After moving to the Midwest, I used my breaks between semesters to visit my family so there were some Thanksgivings and Christmases that I didn't spend with M. Although lately, we spend Christmas together because the times we didn't made me pretty miserable. But no matter what else is going on, we've always managed to spend July 4th together and watch fireworks. I love fireworks. I love how they make me feel like a little kid. When I worked at Disneyworld there was a firework show every night. And each night, (if I was working) I’d walk outside and stand with my fellow employees and watch the show. Disney fireworks were spectacular explosions of colors, unexpected combinations, designs. There seemed to be a stillness in me as I watched the fireworks. That time in my life was extremely tumultuous and chaotic. But during the firework show things quieted. One of my favorite Disney fireworks experience was during Christmas. The gang of people with whom I lived and worked went to Epcot. Our time together was ending; we were missing our family at the holidays and we had nothing else to do. We had dinner at an Italian place inside Epcot and then stuck around for the fireworks. They were amazing. They spelled Merry Christmas and Happy Holidays in the air. They lit up the night and seemed to fall into the water as they faded. I remember the vibrant colors, shades I never imagined fireworks could be. Deep blues and purples, bright tangerines, greens. I loved the patterns and tried naming each one, starburst, silly swirls, curling wonder, but they came too quickly into the sky and then disappeared.

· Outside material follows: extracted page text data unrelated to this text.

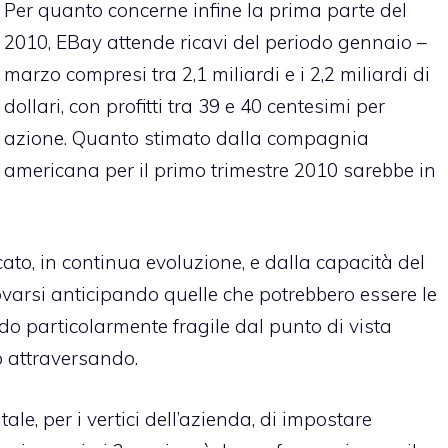
Per quanto concerne infine la prima parte del
2010, EBay attende ricavi del periodo gennaio –
marzo compresi tra 2,1 miliardi e i 2,2 miliardi di
dollari, con profitti tra 39 e 40 centesimi per
azione. Quanto stimato dalla compagnia
americana per il primo trimestre 2010 sarebbe in
to, in continua evoluzione, e dalla capacità del
ovarsi anticipando quelle che potrebbero essere le
o particolarmente fragile dal punto di vista
 attraversando.
e, per i vertici dell’azienda, di impostare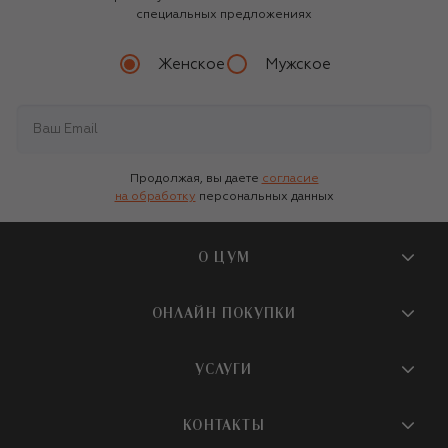
специальных предложениях
Женское
Мужское
Продолжая, вы даете
согласие
на обработку
персональных данных
О ЦУМ
О магазине
ОНЛАЙН ПОКУПКИ
Новости и события
Вопросы и ответы
УСЛУГИ
Бутики и ПВЗ ЦУМ
Мобильное приложение
Контакты
Шопинг-сервисы
КОНТАКТЫ
Доставка
Наша история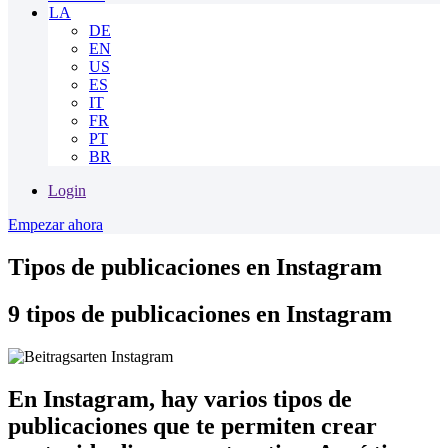
LA
DE
EN
US
ES
IT
FR
PT
BR
Login
Empezar ahora
Tipos de publicaciones en Instagram
9 tipos de publicaciones en Instagram
En Instagram, hay varios tipos de
publicaciones que te permiten crear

M and I have watched many fireworks displays throughout the 11 years we've been together. Each year, I look forward to spending that time together, and ultimately no matter what the tradition is, I think the people you share it with are really what makes it.

Holidays seem to give us many traditions. There are Christmas traditions I especially like: watching Charlie Brown's Christmas and drinking hot chocolate, driving around looking at Christmas lights, getting new pajamas, but I've also allowed for holiday traditions (and others) to evolve because when you join someone else's family, you embrace their traditions, too, or create your own.